● **EXERCISE OBJECTIVE**:
Check each line of the records below and collect those that include the word "polygon".

● **INFORMATION SHOWN**:
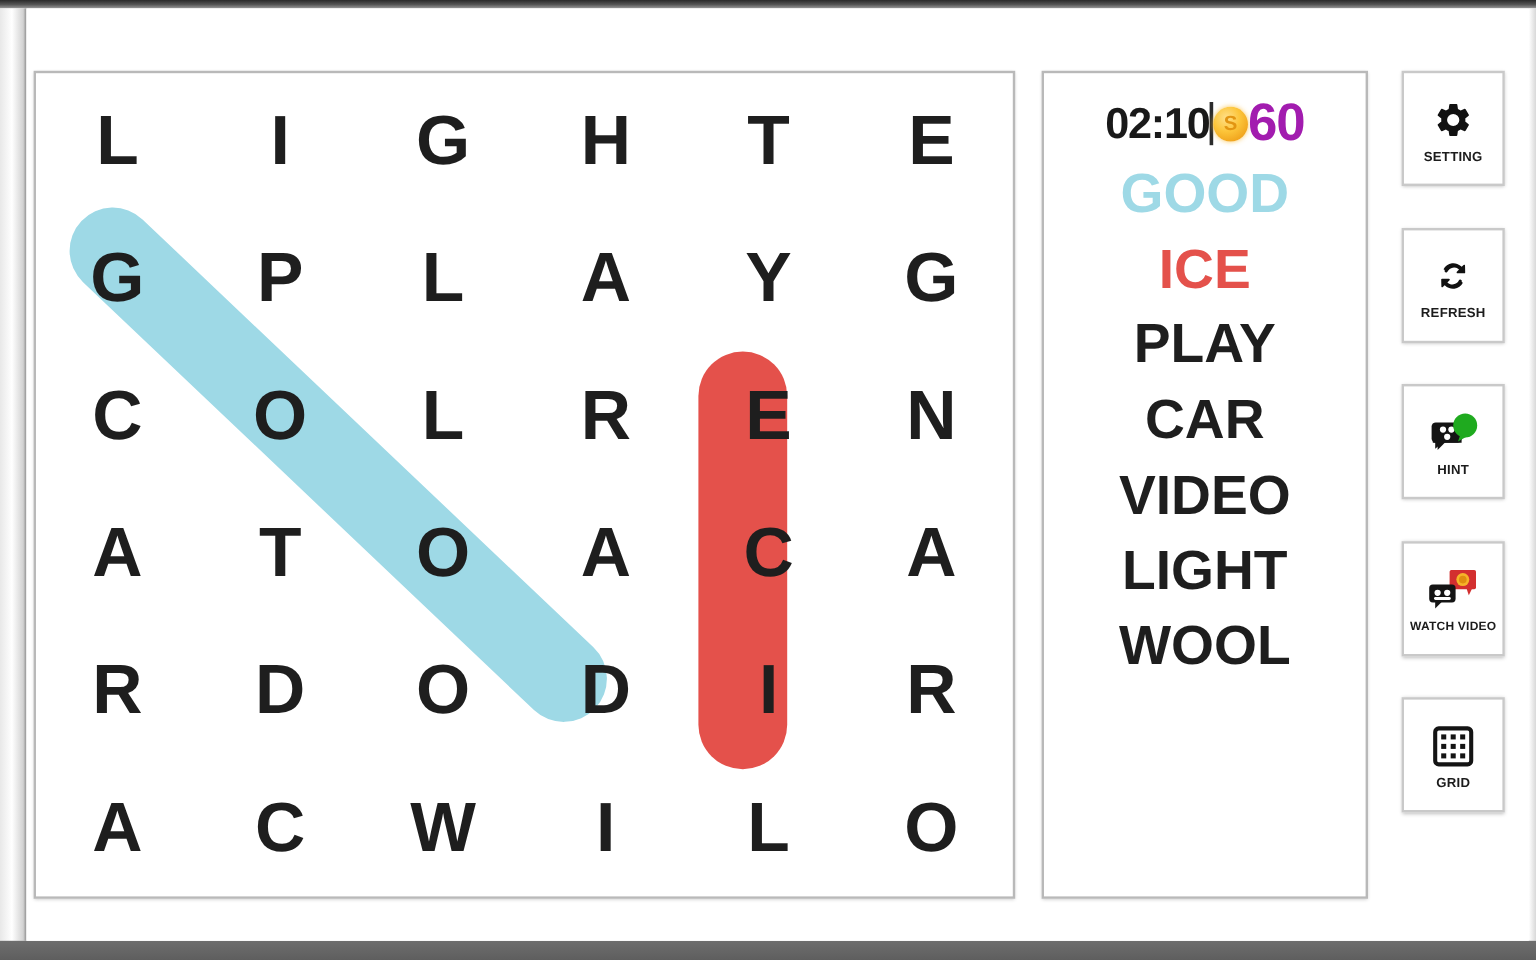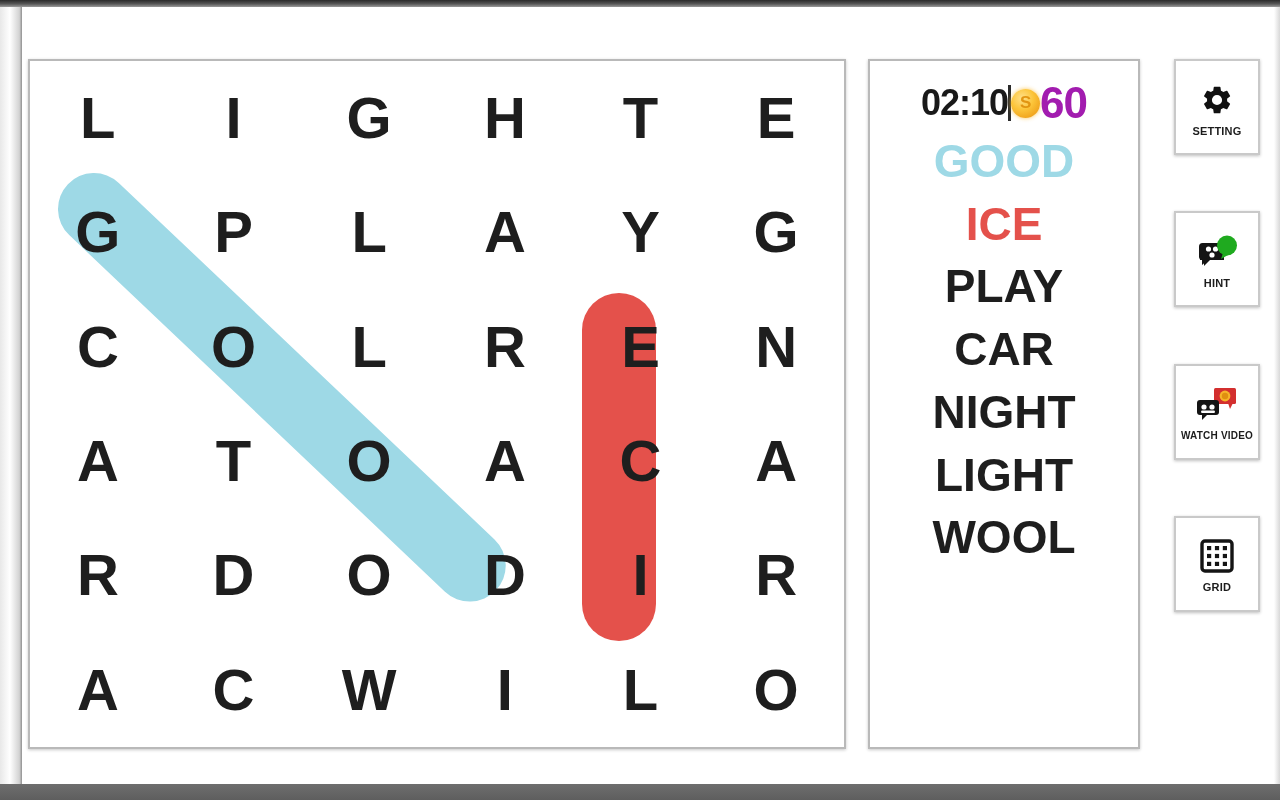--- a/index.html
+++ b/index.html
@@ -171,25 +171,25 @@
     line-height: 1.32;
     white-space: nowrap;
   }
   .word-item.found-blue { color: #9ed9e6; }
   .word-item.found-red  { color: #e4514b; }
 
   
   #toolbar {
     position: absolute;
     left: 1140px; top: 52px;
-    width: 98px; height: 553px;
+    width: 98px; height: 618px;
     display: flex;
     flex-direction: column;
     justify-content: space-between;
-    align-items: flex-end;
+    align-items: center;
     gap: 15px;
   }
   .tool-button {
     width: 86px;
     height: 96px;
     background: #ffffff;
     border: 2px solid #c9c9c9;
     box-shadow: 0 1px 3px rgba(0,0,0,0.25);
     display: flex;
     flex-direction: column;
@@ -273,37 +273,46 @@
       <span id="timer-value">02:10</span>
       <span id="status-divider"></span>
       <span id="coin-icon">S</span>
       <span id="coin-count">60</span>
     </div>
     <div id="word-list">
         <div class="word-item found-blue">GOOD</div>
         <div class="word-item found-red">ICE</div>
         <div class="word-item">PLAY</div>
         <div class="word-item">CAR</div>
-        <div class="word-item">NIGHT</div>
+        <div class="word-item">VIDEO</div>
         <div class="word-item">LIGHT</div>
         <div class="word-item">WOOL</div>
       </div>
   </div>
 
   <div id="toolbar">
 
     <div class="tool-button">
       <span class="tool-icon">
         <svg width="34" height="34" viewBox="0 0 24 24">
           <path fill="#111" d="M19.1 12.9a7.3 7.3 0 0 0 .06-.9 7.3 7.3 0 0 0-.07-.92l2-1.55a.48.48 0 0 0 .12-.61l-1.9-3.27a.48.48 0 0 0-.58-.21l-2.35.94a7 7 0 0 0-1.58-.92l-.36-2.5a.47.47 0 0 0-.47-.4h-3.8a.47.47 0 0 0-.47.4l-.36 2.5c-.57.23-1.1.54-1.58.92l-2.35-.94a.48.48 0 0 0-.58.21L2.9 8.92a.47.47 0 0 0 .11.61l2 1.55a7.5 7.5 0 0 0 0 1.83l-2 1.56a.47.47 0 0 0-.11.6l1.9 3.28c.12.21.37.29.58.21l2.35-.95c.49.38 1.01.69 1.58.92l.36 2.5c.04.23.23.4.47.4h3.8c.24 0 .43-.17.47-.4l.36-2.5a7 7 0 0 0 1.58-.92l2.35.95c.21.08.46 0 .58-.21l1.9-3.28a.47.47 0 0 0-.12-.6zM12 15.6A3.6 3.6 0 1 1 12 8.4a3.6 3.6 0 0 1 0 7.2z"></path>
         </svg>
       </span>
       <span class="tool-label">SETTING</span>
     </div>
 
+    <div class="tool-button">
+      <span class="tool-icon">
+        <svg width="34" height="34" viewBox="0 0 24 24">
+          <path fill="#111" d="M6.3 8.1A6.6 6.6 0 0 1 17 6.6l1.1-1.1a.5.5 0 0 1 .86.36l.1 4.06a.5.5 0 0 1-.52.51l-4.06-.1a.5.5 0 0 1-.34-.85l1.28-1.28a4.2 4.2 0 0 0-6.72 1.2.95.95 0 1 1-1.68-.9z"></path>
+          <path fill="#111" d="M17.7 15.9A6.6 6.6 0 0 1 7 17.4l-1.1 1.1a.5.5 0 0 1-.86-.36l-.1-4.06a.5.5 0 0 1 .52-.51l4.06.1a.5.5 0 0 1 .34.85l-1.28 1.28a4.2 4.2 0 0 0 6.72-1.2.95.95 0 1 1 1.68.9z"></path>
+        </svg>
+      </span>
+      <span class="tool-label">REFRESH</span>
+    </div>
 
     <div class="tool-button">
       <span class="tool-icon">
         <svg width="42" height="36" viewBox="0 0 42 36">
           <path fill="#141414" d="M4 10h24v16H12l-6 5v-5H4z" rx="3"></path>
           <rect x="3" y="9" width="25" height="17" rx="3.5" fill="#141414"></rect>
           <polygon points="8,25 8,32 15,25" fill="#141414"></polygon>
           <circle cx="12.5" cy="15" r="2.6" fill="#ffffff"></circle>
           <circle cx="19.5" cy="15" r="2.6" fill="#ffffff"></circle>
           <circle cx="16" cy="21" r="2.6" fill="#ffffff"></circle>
==
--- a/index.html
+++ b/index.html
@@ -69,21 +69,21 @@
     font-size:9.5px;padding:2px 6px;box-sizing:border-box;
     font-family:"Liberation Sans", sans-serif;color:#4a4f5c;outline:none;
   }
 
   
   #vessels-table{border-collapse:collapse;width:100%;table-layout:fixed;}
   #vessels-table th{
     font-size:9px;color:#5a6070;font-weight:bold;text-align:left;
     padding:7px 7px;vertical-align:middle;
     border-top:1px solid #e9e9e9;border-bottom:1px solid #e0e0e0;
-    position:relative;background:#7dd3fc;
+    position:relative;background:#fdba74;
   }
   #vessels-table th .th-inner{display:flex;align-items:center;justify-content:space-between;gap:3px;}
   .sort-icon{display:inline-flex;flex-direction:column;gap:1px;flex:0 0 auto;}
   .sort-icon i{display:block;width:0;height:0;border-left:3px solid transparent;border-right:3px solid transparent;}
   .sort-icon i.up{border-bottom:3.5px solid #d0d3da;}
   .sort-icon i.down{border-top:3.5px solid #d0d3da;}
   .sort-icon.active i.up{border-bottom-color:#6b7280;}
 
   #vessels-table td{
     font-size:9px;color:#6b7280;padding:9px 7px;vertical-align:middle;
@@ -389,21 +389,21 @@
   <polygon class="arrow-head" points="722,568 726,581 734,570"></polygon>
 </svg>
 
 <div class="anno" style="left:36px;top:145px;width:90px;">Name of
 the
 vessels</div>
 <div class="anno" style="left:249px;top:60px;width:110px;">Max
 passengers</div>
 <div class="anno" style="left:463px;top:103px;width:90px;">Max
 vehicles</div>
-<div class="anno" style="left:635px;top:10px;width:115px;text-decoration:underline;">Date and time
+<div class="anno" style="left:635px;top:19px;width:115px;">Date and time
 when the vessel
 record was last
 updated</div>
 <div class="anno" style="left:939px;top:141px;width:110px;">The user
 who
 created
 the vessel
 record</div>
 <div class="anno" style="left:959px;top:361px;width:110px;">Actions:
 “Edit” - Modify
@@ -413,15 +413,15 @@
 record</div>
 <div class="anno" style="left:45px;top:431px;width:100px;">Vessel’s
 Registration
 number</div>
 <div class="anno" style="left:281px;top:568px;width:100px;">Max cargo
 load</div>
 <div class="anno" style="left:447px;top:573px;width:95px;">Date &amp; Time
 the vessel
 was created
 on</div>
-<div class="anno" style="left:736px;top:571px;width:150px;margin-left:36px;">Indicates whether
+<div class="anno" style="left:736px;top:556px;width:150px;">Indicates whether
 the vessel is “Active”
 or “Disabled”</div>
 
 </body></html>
==
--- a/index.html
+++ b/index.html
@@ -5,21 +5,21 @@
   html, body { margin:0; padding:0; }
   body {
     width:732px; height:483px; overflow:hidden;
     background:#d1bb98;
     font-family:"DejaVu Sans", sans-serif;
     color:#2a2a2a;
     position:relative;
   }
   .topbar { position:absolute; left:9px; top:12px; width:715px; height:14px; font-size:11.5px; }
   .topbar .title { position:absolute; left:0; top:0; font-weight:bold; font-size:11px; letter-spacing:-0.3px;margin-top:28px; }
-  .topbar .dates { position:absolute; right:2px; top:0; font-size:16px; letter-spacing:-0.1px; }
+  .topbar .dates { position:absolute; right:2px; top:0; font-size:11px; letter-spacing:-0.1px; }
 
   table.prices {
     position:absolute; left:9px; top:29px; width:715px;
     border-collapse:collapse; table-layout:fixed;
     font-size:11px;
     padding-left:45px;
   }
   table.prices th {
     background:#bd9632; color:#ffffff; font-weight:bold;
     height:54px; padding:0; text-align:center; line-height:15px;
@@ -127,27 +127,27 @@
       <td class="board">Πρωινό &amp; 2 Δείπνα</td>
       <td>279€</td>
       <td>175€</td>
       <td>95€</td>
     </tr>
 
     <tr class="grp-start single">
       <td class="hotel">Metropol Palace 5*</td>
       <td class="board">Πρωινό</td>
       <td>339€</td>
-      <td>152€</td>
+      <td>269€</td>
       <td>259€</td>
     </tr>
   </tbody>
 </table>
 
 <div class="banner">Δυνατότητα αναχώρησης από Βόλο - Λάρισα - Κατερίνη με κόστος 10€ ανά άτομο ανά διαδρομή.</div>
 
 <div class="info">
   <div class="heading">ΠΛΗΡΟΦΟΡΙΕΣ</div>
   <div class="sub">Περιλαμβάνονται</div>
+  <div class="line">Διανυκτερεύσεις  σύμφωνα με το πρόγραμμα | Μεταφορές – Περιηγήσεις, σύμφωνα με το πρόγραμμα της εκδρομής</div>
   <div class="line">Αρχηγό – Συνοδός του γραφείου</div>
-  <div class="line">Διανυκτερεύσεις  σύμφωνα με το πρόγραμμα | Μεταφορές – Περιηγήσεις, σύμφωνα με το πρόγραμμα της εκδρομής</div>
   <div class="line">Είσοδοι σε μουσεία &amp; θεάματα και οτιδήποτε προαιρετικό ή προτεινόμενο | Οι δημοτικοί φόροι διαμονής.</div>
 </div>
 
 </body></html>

● **WRITTEN ANSWER**:
           <polygon points="8,25 8,32 15,25" fill="#141414"></polygon>
   <polygon class="arrow-head" points="722,568 726,581 734,570"></polygon>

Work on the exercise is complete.